Traditional BI answers: What campaign was the most successful in the past? Although certainly interesting, the answer will only provide limited value to determine what is the best campaign for your upcoming product. Predictive analytics will show you what will be the next best action to trigger a purchase action for each of your prospects individually.
Traditional BI answers: How often did my production stand still in the past and why? Although certainly interesting, the answer will not change the fact that profit was decreased due to suboptimal utilization. Predictive analytics will show you exactly when and why a part of a machine will break and when you should replace the parts instead of backlogging production without control.
Those are all high-value questions and knowing the answers has the potential to positively impact your business processes like nothing else. And the good news is that this is not science fiction; predicting the future based on data from the past and the inherent patterns living in the data is absolutely possible today. So why isnt every company in the world exploiting this potential all day long? The answer is the data science skills gap.
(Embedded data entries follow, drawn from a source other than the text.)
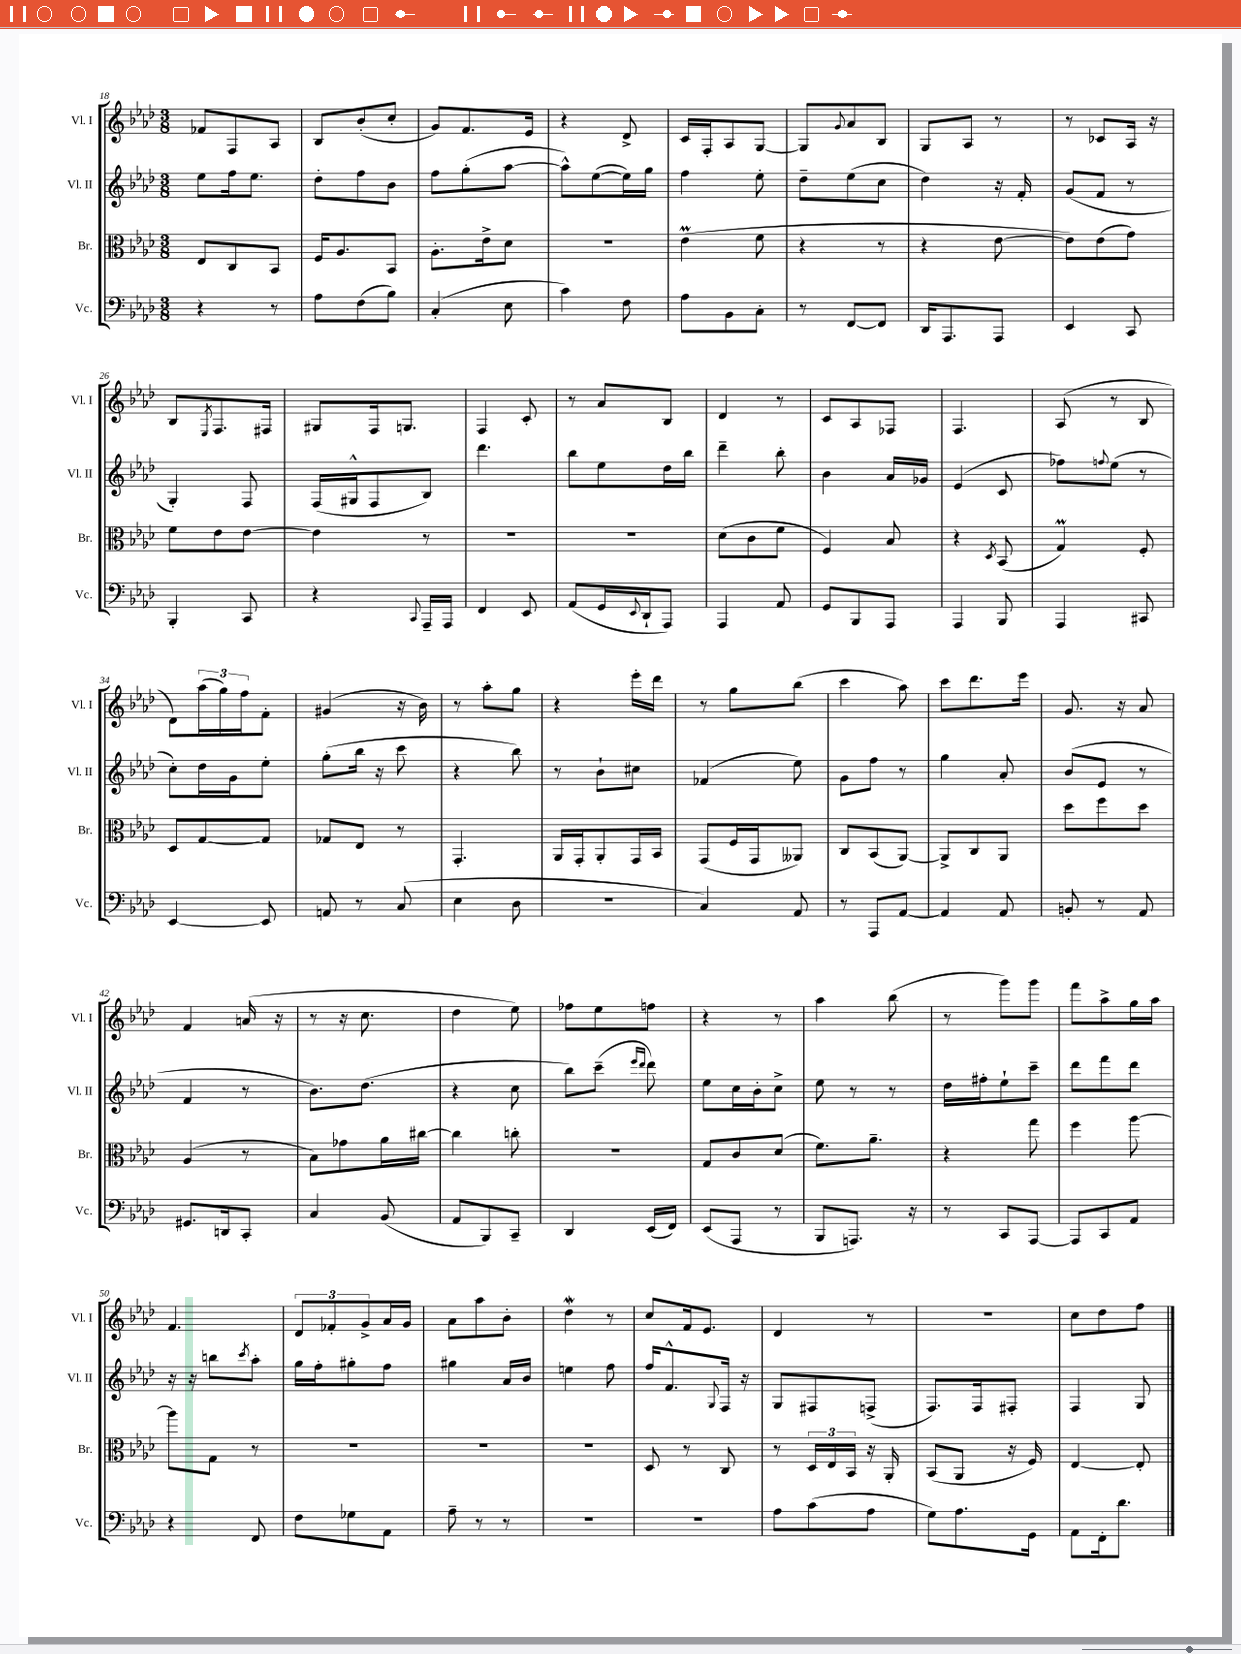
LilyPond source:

<<
\new StaffGroup <<
\new Staff = "s0" \with { instrumentName = "Vl. I" shortInstrumentName = "Vl. I" } {
    \clef treble \key aes \major \numericTimeSignature \time 3/8
    fes'8 f8 aes8 |
    bes8 bes'8-.( c''8-. |
    g'8) f'8. ees'16 |
    r4 des'8-> |
    c'16 f16-. aes8 g8~ |
    g8 \appoggiatura { g'8 } aes'8 bes8 |
    g8 aes8 r8 |
    r8 ces'8 aes16 r16 |
    bes8 \acciaccatura { ees8 } f8. fis16 |
    gis8 f16 g8. |
    f4 c'8-. |
    r8 aes'8 bes8 |
    des'4 r8 |
    c'8 aes8 fes8 |
    f4. |
    aes8( r8 bes8 |
    des'8) \tuplet 3/2 { aes''16( g''16) f''16 } f'8-. |
    gis'4( r16 bes'16) |
    r8 aes''8-. g''8 |
    r4 ees'''16-. des'''16 |
    r8 g''8 bes''8( |
    c'''4 aes''8) |
    c'''8 des'''8. ees'''16 |
    g'8. r16 aes'8 |
    f'4 a'16( r16 |
    r8 r16 c''8. |
    des''4 ees''8) |
    fes''8 ees''8 f''8 |
    r4 r8 |
    aes''4 bes''8( |
    r8 g'''8) g'''8 |
    f'''8 aes''8-> g''16 aes''16 |
    f'4. |
    \tuplet 3/2 { des'8 fes'8-. g'8-> } aes'16 g'16 |
    aes'8 aes''8 bes'8-. |
    des''4\mordent r8 |
    c''8 f'16 ees'8. |
    des'4 r8 |
    R4. |
    c''8 des''8 f''8 \bar "|." |
}
\new Staff = "s1" \with { instrumentName = "Vl. II" shortInstrumentName = "Vl. II" } {
    \clef treble \key aes \major \numericTimeSignature \time 3/8
    ees''8 f''16 ees''8. |
    des''8-. f''8 bes'8 |
    f''8 g''8-.( aes''8~ |
    aes''8-^) ees''8~( ees''16) g''16 |
    f''4 ees''8-. |
    des''8-- ees''8( c''8 |
    des''4) r16 f'16-. |
    g'8( f'8 r8 |
    g4-.) f8 |
    f16( gis16-^ f8 bes8) |
    des'''4. |
    bes''8 ees''8 des''16 bes''16 |
    des'''4-- bes''8-. |
    bes'4 aes'16 ges'16 |
    ees'4( c'8 |
    fes''8) \appoggiatura { f''8 } ees''8( r8 |
    c''8-.) des''16 g'16 ees''8-. |
    g''8-.( bes''16 r16 c'''8 |
    r4 bes''8) |
    r8 bes'8-! cis''8 |
    fes'4( ees''8) |
    g'8 f''8 r8 |
    g''4 aes'8-. |
    bes'8( ees'8 r8 |
    f'4 r8 |
    bes'8.) des''8.( |
    r4 c''8 |
    bes''8) c'''8--( \grace { ees'''16 des'''16 } des'''8) |
    ees''8 c''16 bes'16-. c''8-> |
    ees''8 r8 r8 |
    des''16 fis''16-. ees''8-! c'''8-- |
    des'''8 f'''8 des'''8 |
    r16 r16 b''8 \acciaccatura { c'''8 } aes''8-. |
    g''16 f''16-. gis''8-. f''8 |
    gis''4 aes'16 bes'16 |
    e''4 f''8 |
    f''16 f'8.-^ \appoggiatura { g8 } f16 r16 |
    g8 fis8 f8->( |
    f8.) f16 fis8-. |
    f4 g8 \bar "|." |
}
\new Staff = "s2" \with { instrumentName = "Br." shortInstrumentName = "Br." } {
    \clef alto \key aes \major \numericTimeSignature \time 3/8
    ees8 c8 bes,8 |
    f16 aes8. bes,8 |
    aes8.-. ees'16-> des'8 |
    R4. |
    ees'4\prall( f'8 |
    r4 r8 |
    r4 ees'8~ |
    ees'8) ees'8( g'8) |
    f'8 ees'8 ees'8~ |
    ees'4 r8 |
    R4. |
    R4. |
    des'8( c'8 f'8 |
    f4) bes8 |
    r4 \acciaccatura { des8 } bes,8( |
    g4\prall) f8-. |
    des8 g8~ g8 |
    ges8 ees8 r8 |
    g,4.-. |
    aes,16 g,16-. aes,8-. g,16 bes,16 |
    g,8( f16 g,16 aeses,8) |
    c8 bes,8( aes,8~) |
    aes,8-> c8 aes,8 |
    des''8 f''8 des''8 |
    aes4( r8 |
    bes8) ges'8 aes'16 cis''16~ |
    cis''4 c''8-. |
    R4. |
    g8 c'8 des'8( |
    f'8.) aes'8.-- |
    r4 g''8 |
    f''4 aes''8~ |
    aes''8 g8 r8 |
    R4. |
    R4. |
    R4. |
    des8 r8 c8 |
    r8 \tuplet 3/2 { des16 ees16 bes,16 } r16 aes,16-. |
    bes,8( aes,8 r16 f16) |
    ees4~ ees8-. \bar "|." |
}
\new Staff = "s3" \with { instrumentName = "Vc." shortInstrumentName = "Vc." } {
    \clef bass \key aes \major \numericTimeSignature \time 3/8
    r4 r8 |
    aes8 f8( bes8) |
    c4-.( ees8 |
    c'4) f8 |
    aes8 bes,8 c8-. |
    r8 f,8~ f,8 |
    des,16 aes,,8. aes,,8 |
    ees,4 c,8 |
    bes,,4-. c,8 |
    r4 \appoggiatura { c,8 } aes,,16-- aes,,16 |
    f,4 ees,8 |
    aes,8( g,16 \appoggiatura { ees,8 } des,16-! aes,,8) |
    aes,,4 aes,8 |
    g,8 bes,,8 aes,,8 |
    aes,,4 bes,,8 |
    aes,,4 cis,8 |
    ees,4~ ees,8 |
    a,8 r8 c8( |
    ees4 des8 |
    R4. |
    c4) aes,8 |
    r8 aes,,8 aes,8~ |
    aes,4 aes,8 |
    b,8-. r8 aes,8 |
    gis,8. d,16 c,8-. |
    c4 bes,8( |
    aes,8 bes,,8) c,8-- |
    des,4 ees,16( f,16) |
    ees,8( aes,,8 r8 |
    bes,,8 a,,8.) r16 |
    r8 c,8 aes,,8~ |
    aes,,8 c,8 aes,8 |
    r4 f,8 |
    f8 ges8 aes,8 |
    aes8-- r8 r8 |
    R4. |
    R4. |
    aes8 c'8( aes8 |
    g8) aes8. g,16 |
    aes,8 f,16-. des'8. \bar "|." |
}
>>
>>
\layout { \context { \Score currentBarNumber = #18 } }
Performing advanced analytics (predictive analytics, data mining, text analytics, and the necessary data preparation) requires, well, advanced skills. In fact, a data scientist is seen as a superstar programmer with a PhD in statistics who just happens to understand every business problem in the world. Of course people with such a rare skill mix are very rare; in fact McKinsey has predicted a shortage of 1.8 million data scientists by the year 2018 only in the United States. This is a classical dilemma: we have identified the value of future-oriented questions and solving them with data science methods, but at the same time we cant find the answers to those questions since we dont have the people able to do so. The only way out of this dilemma is a democratization of advanced analytics. We need to empower more people to do create predictive models: business analysts, Excel power users, data-savvy business managers. We cant transform this group of people magically into data scientists, but we can give them the tools and show them how to use them to act like a data scientist . This book can guide you in this direction.
We are in a time of modern analytics with big data fueling the explosion for the need of answers. It is important to understand that big data is not just about volume but also about complexity. More data means new and more complex infrastructures. Unstructured data requires new ways of storage and retrieval. And sometimes the data is generated so fast it should not be stored at all, but analyzed directly at the source and the findings stored instead. Real-time analytics, stream mining, and the Internet of Things become a reality now. At the same time, it is also clear that we are in the midst of a sea change: data alone has no value, but the hidden patterns and insights in the data are an extremely valuable asset. Accessing this asset should no longer be an option for experts only but should be given into the hands of analytical practitioners and business managers of all kinds. This democratization of advanced analytics removes the bottleneck of data science and unleashes new business value in an instant.